Conference: Yoruba in Kogi, Kwara want to join South-West
The Okun people in Kogi State and the Yoruba in Kwara State have resolved to join their kith and kin in the South-West geo-political zone.
The Okun people have resolved to press for the re-adjustment of their political boundary at the National Conference which opens in Abuja on Monday November 17.
This is contained in a 16-point communiqué issued last week in Kabba, Kogi State, at a special conference of their umbrella socio-cultural organization, Okun Development Association.
The conference presided over by former Health Minister, Professor Eyitayo Lambo, was convened to articulate the position the Okun people will canvass at the National Conference.
They also reaffirmed their Yoruba culture, values and territory which, according to them were congruent with the South-West “without any natural or ecological barrier”.
The Okun people are in Yagba West, Yagba East, Mopamuro, Ijumu and Kabba/Bunu Local Government Areas of Kogi State while the Oworo form half of the population of Lokoja Local Government Area.
The Okun people, who spoke with Sunday Trust at the weekend, said they would get better treatment in all aspects of life if they joined other Yorubas in the South-West.
They complained of marginalisation in government employment and distribution of social amenities. Yori Afolabi, who is representing Ijumu state constituency in Kogi State House of Assembly, stated that the Okun people who had no cultural affinity with the north were put in the region by mistake.
Also speaking, Chief Clarence Olafemi believed that joining their Yoruba speaking nation would be of benefit for them.
Olafemi, who was the former acting governor and speaker of the state, said the Yoruba speaking minority were agitating to join other Yorubas in the South-West because of the current marginalization.
“If infrastructures are evenly distributed, no one would want to leave. For instance, if you look at the budget of Kogi State, you would be amazed of the paltry sum given to the Okun and Ebira. Since the creation of the State, one ethnic group has been ruling the State. Let every tribe have a say in the governance of their State. The agitation is as a result of unfair imbalance in infrastructure distribution and permanent dominance of one ethnic group over the others. When we were in Kwara, an Ebira man from the minority became the governor. This cannot happen in Kogi. I believe we would fare better if we leave because there would be no segregation as we would be speaking the same language,” he said.

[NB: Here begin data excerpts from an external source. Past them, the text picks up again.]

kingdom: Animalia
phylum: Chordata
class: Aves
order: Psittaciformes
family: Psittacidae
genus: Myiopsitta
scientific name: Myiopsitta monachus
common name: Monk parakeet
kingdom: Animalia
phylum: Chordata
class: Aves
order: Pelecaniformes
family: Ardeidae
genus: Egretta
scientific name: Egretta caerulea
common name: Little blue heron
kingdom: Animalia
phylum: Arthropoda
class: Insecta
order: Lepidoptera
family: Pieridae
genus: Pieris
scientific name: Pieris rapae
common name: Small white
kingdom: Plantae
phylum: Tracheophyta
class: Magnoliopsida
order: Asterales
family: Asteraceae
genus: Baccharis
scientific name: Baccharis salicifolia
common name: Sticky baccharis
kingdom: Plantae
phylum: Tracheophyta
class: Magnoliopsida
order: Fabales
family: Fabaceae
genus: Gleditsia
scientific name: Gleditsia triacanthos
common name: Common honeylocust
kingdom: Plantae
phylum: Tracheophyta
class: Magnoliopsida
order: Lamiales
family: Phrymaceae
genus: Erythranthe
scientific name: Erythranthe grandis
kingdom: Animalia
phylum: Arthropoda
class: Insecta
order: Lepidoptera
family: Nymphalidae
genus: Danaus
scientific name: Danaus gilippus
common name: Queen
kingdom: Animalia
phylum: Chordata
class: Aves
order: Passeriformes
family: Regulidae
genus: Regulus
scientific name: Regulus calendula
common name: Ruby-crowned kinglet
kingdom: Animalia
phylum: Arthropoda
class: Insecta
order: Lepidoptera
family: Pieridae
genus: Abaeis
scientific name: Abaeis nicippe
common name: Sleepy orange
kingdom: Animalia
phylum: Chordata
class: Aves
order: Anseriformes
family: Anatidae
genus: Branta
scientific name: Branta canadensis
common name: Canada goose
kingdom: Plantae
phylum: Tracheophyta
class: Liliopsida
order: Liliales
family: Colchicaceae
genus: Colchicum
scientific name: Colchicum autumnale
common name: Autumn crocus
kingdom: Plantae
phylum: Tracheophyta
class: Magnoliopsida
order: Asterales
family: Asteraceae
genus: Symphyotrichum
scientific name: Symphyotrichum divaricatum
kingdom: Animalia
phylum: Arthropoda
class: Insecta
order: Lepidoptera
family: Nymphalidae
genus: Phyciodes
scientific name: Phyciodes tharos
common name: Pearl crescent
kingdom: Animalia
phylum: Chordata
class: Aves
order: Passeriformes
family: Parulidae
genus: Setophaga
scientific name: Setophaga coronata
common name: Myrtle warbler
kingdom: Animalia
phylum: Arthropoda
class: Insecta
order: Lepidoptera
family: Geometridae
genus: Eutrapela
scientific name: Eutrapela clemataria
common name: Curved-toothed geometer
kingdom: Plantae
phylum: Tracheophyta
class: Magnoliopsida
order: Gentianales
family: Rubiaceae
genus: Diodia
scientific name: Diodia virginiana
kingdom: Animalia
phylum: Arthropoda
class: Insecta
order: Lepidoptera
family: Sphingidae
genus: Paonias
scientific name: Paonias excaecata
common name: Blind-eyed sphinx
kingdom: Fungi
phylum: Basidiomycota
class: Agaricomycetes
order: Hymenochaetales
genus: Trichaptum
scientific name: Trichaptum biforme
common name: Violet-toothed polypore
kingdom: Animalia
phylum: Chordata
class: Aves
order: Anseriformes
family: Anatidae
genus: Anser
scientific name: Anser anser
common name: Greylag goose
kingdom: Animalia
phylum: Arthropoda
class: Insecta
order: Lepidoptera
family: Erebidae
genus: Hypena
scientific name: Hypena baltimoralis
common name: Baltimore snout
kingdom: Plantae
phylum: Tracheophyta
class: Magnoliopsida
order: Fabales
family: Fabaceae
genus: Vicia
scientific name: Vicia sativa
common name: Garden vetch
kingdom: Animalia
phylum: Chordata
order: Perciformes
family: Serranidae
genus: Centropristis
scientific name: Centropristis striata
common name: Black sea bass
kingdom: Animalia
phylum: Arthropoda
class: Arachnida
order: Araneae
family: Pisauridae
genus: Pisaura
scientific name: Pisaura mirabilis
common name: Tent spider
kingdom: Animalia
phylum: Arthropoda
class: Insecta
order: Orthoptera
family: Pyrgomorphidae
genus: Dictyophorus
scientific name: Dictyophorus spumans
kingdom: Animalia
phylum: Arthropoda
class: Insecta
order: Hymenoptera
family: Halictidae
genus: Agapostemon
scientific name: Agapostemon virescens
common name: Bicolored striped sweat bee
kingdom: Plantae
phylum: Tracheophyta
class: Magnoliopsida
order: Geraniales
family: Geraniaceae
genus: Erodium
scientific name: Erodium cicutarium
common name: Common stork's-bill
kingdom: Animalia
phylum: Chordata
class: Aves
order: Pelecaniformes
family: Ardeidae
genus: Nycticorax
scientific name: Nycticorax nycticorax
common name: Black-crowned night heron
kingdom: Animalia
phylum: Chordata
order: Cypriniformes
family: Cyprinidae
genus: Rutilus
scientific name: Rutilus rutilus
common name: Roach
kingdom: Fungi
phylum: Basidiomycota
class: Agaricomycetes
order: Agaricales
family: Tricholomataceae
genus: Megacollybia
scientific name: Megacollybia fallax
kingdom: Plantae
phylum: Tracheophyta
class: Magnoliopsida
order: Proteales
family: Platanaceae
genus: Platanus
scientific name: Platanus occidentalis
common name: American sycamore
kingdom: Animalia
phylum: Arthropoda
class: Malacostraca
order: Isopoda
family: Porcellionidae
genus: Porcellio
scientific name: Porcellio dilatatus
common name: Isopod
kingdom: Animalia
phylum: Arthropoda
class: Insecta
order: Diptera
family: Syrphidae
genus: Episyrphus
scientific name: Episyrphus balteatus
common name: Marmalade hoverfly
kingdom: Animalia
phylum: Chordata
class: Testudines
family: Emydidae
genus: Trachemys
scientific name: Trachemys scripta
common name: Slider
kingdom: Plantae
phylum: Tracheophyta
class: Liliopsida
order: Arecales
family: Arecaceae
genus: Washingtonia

Also, one human rights activist from Okun land, Idris Abdul Miliki said Okun people ought to be among the major ethnic groups. Miliki said they were rather being treated like a minority, noting that the Yoruba dialect of an Ijebu, Oyo and Egba man was not different from that of an Okun man from Kogi State.
The Executive Director, Centre for Human Right and Conflict Resolution, said people would definitely move to where they thought their interest would be better protected.
In the same vein, the Kwara South Consultative Forum have said the Yoruba in Kwara State should be aligned with their kinsmen in the South-West where they would have their own administrative unit.
Speaking with Sunday Trust, the Secretary of the forum, Otunba Simeon Daramola said the clamour was not out of animosity but the need to identify with their kiths and kins in the South-West with whom they shared similar language and culture.
The forum had, on February 15, held a stakeholders’ conference in Omu-Aran, headquarters of Irepodun Local Government Area where they advocated the creation of state to represent the interest of Yoruba in Kwara and Kogi States.